=== TASK GOAL ===
Repeat the data word for word. Do not include the pictures.

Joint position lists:
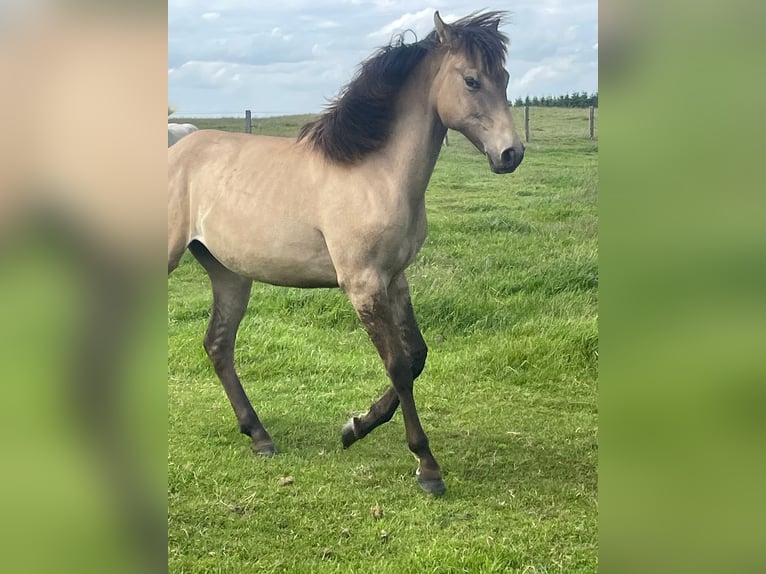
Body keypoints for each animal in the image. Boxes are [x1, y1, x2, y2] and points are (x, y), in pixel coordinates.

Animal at [168, 10, 524, 495]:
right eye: (471, 80)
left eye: (504, 78)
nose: (511, 154)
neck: (375, 173)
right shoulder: (362, 284)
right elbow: (397, 364)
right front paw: (426, 466)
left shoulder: (395, 279)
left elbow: (416, 356)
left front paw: (354, 427)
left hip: (229, 274)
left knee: (218, 345)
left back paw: (259, 436)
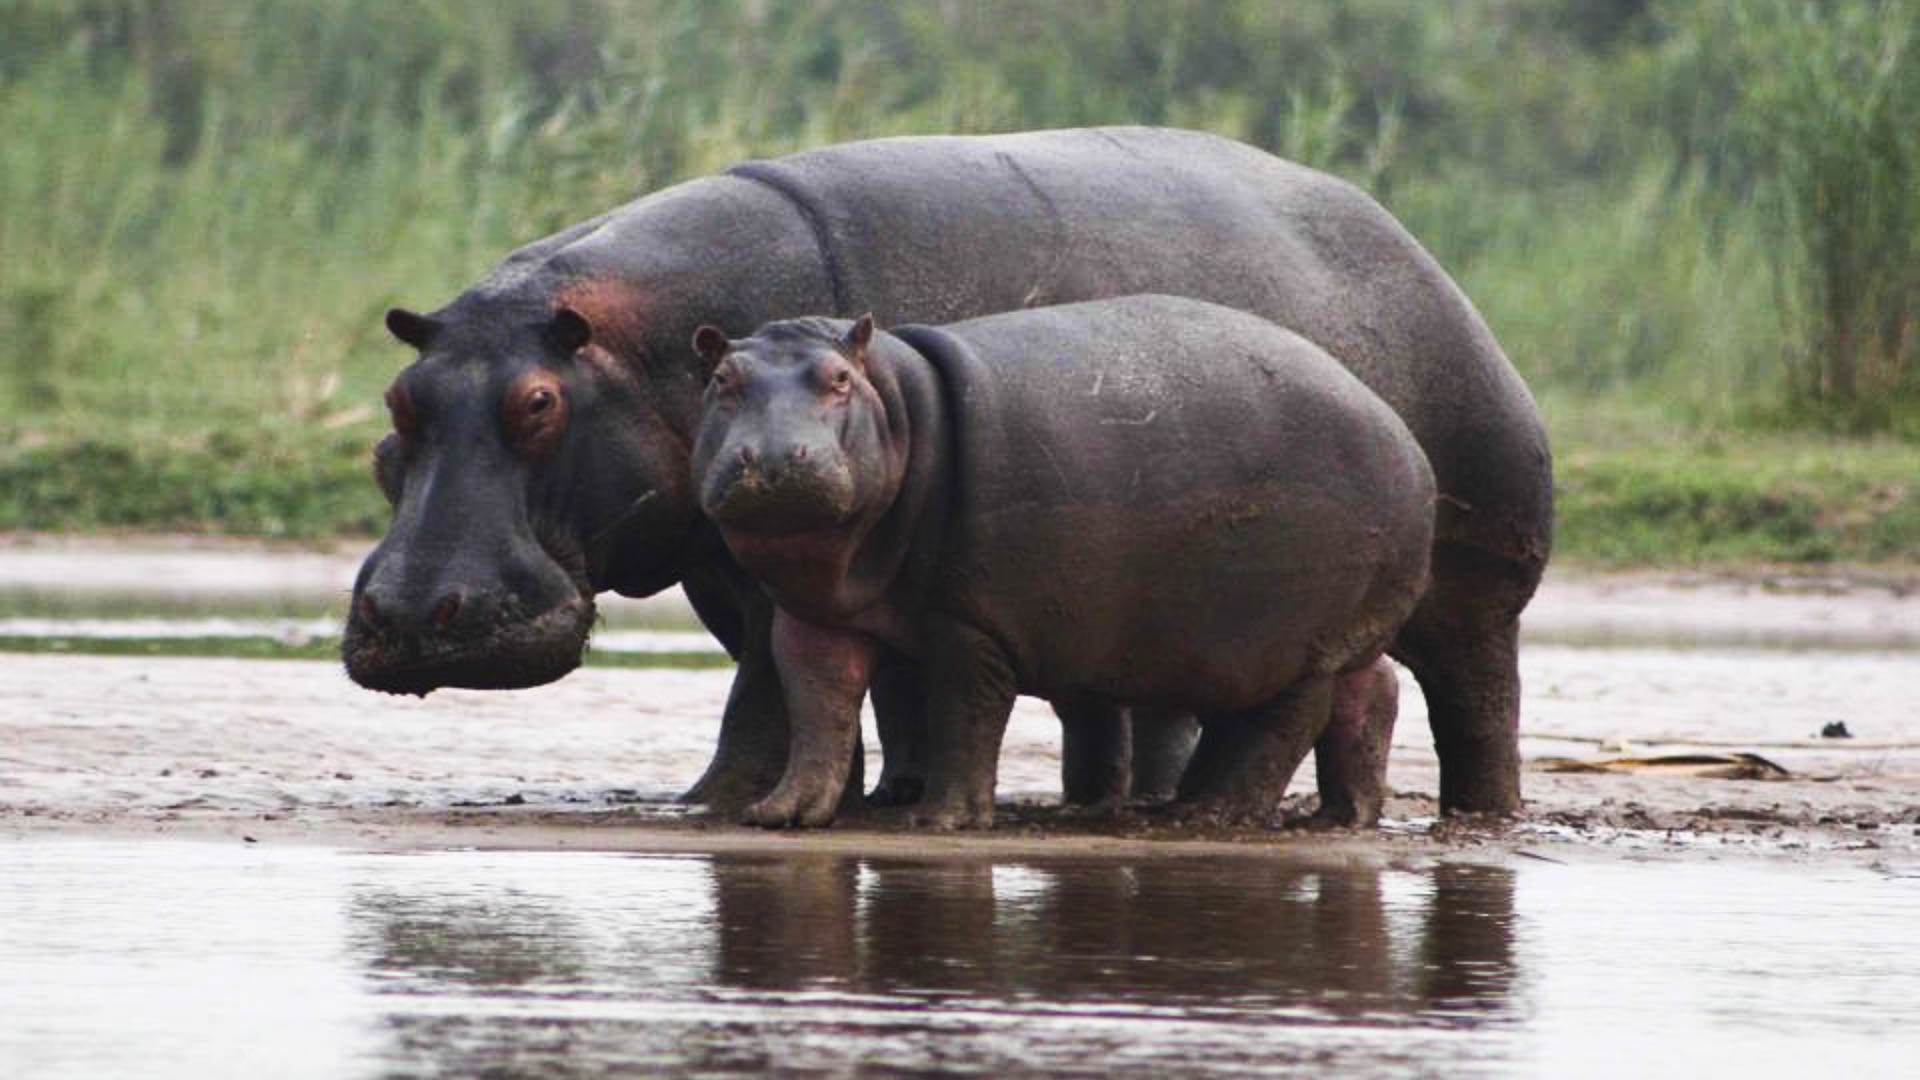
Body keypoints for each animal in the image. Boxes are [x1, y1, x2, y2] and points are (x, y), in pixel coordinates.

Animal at [689, 298, 1434, 828]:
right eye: (722, 380)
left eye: (840, 380)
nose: (775, 458)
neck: (896, 406)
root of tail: (1404, 437)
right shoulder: (814, 615)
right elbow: (819, 704)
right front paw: (779, 813)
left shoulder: (973, 626)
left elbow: (965, 714)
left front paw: (942, 821)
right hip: (1289, 640)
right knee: (1370, 691)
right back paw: (1333, 815)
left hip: (1296, 638)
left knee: (1287, 720)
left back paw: (1211, 813)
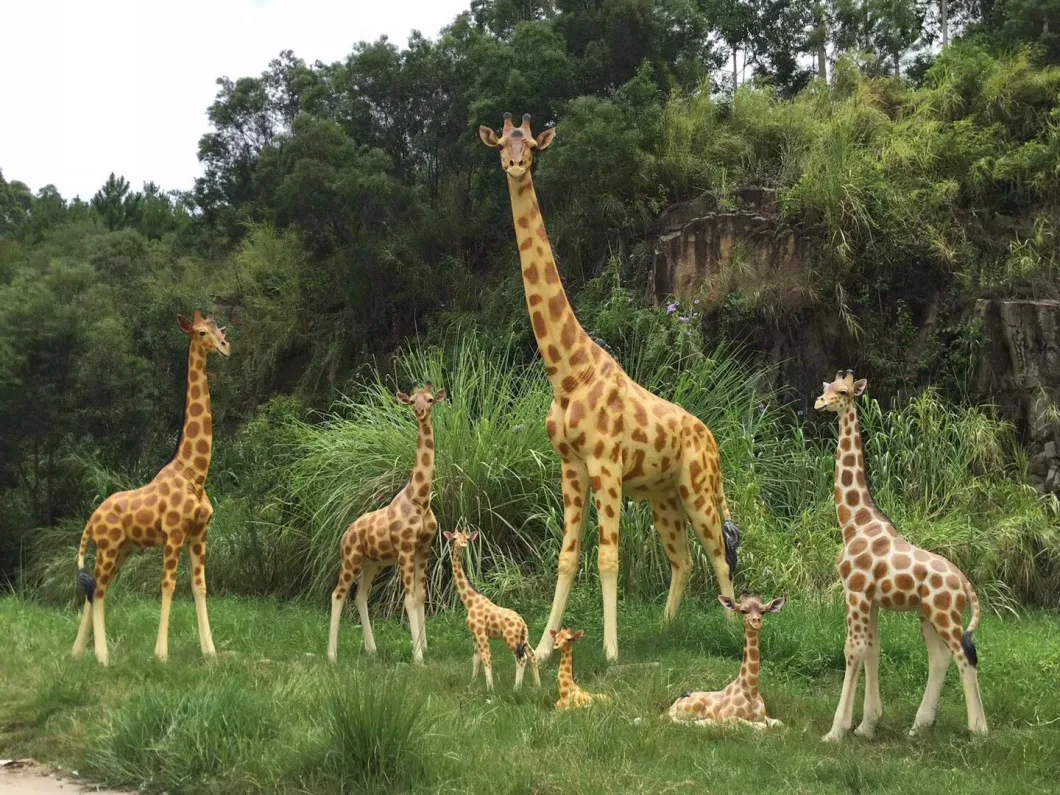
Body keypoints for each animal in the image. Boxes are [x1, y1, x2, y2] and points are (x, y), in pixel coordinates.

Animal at [72, 311, 230, 665]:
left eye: (221, 330)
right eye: (202, 333)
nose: (226, 347)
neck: (194, 473)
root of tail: (90, 522)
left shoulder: (199, 535)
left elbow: (200, 587)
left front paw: (210, 653)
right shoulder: (173, 534)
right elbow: (168, 586)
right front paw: (161, 655)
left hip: (121, 550)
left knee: (95, 589)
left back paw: (78, 652)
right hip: (108, 548)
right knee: (98, 591)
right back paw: (102, 657)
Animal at [330, 385, 447, 665]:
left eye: (430, 400)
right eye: (412, 401)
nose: (421, 411)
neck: (420, 499)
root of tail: (345, 535)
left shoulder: (424, 549)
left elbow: (421, 596)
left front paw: (424, 647)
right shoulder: (405, 549)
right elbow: (409, 600)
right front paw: (417, 657)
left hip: (371, 563)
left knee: (360, 595)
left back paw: (371, 649)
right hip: (350, 559)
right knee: (337, 594)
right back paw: (332, 655)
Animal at [440, 530, 538, 691]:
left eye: (467, 538)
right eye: (454, 538)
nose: (463, 545)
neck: (470, 601)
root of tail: (523, 624)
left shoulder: (481, 632)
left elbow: (486, 656)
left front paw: (490, 689)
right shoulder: (473, 633)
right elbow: (476, 657)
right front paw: (472, 683)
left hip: (511, 638)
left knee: (520, 657)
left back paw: (516, 688)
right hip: (523, 638)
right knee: (532, 654)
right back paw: (538, 686)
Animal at [669, 593, 788, 733]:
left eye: (763, 611)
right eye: (743, 611)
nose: (756, 622)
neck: (751, 690)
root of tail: (671, 706)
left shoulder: (765, 716)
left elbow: (779, 723)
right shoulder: (725, 715)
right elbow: (758, 726)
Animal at [818, 373, 983, 741]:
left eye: (843, 392)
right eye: (824, 388)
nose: (820, 404)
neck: (854, 522)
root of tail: (965, 583)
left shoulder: (855, 592)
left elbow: (853, 649)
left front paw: (836, 731)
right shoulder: (872, 599)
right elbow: (872, 649)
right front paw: (867, 726)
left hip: (945, 615)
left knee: (965, 655)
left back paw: (978, 730)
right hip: (927, 614)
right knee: (940, 658)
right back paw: (919, 726)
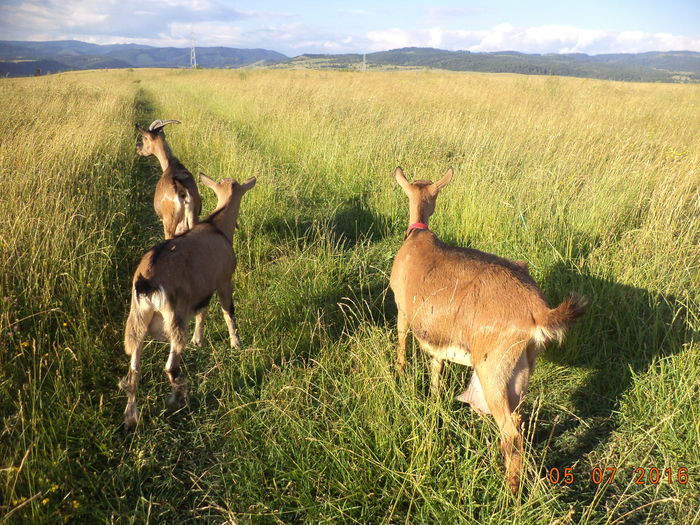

=== WRITTEN REPLY ===
Body keypoints for each animal in the image. Boxes are [x1, y1, x2, y2] and points are (x, y), in pixel coordinates.

Animal at [168, 10, 524, 495]:
right eye: (471, 80)
left eye: (504, 78)
nose: (511, 154)
neck: (375, 173)
right shoulder: (362, 284)
right elbow: (397, 364)
right front paw: (426, 466)
left shoulder: (395, 279)
left elbow: (416, 356)
left front paw: (354, 427)
left hip: (229, 274)
left knee: (218, 345)
left back paw: (259, 436)
Body keypoints for each animal in the image. Boxes are [x1, y1, x2, y2] and points are (x, y), in pixel coordinates.

Animal at [689, 298, 1434, 828]:
right eye: (722, 380)
left eye: (840, 380)
nose: (775, 458)
neck: (896, 406)
root of tail: (1404, 437)
right shoulder: (814, 615)
right elbow: (819, 704)
right front paw: (779, 813)
left shoulder: (973, 626)
left elbow: (965, 714)
left front paw: (942, 821)
right hip: (1289, 640)
right knee: (1370, 691)
right back paw: (1333, 815)
left hip: (1296, 638)
left knee: (1287, 720)
left back paw: (1211, 813)
Body keypoints for each animal in the image. Boxes are [x1, y1, x2, y2] and points are (x, y), in pixel coordinates.

Animal at [72, 311, 230, 665]:
left eye: (221, 330)
right eye: (202, 333)
nose: (226, 347)
neck: (194, 473)
root of tail: (90, 522)
left shoulder: (199, 535)
left elbow: (200, 587)
left front paw: (210, 653)
right shoulder: (173, 534)
right elbow: (168, 586)
right front paw: (161, 655)
left hip: (121, 550)
left knee: (95, 589)
left back paw: (78, 652)
right hip: (108, 548)
right knee: (98, 591)
right back paw: (102, 657)
Animal at [330, 385, 447, 665]:
left eye: (430, 400)
right eye: (412, 401)
nose: (421, 411)
neck: (420, 499)
root of tail: (345, 535)
left shoulder: (424, 549)
left elbow: (421, 596)
left front paw: (424, 647)
right shoulder: (405, 549)
right elbow: (409, 600)
right front paw: (417, 657)
left hip: (371, 563)
left knee: (360, 595)
left back paw: (371, 649)
right hip: (350, 559)
right knee: (337, 594)
right back paw: (332, 655)
Animal at [440, 530, 538, 691]:
left eye: (467, 538)
right eye: (454, 538)
nose: (463, 545)
neck: (470, 601)
root of tail: (523, 624)
left shoulder: (481, 632)
left elbow: (486, 656)
left front paw: (490, 689)
right shoulder: (473, 633)
right elbow: (476, 657)
right front paw: (472, 683)
left hip: (511, 638)
left knee: (520, 657)
left back paw: (516, 688)
right hip: (523, 638)
right knee: (532, 654)
right back paw: (538, 686)
Animal at [669, 593, 788, 733]:
left eye: (763, 611)
right eye: (743, 611)
nose: (756, 622)
neck: (751, 690)
root of tail: (671, 706)
left shoulder: (765, 716)
left elbow: (779, 723)
right shoulder: (725, 715)
right elbow: (758, 726)
Animal at [818, 373, 983, 741]:
left eye: (843, 392)
right eye: (824, 388)
nose: (820, 404)
neck: (854, 522)
root of tail: (965, 583)
left shoulder: (855, 592)
left elbow: (853, 649)
left front paw: (836, 731)
right shoulder: (872, 599)
right elbow: (872, 649)
right front paw: (867, 726)
left hip: (945, 615)
left knee: (965, 655)
left back paw: (978, 730)
right hip: (927, 614)
right knee: (940, 658)
right back paw: (919, 726)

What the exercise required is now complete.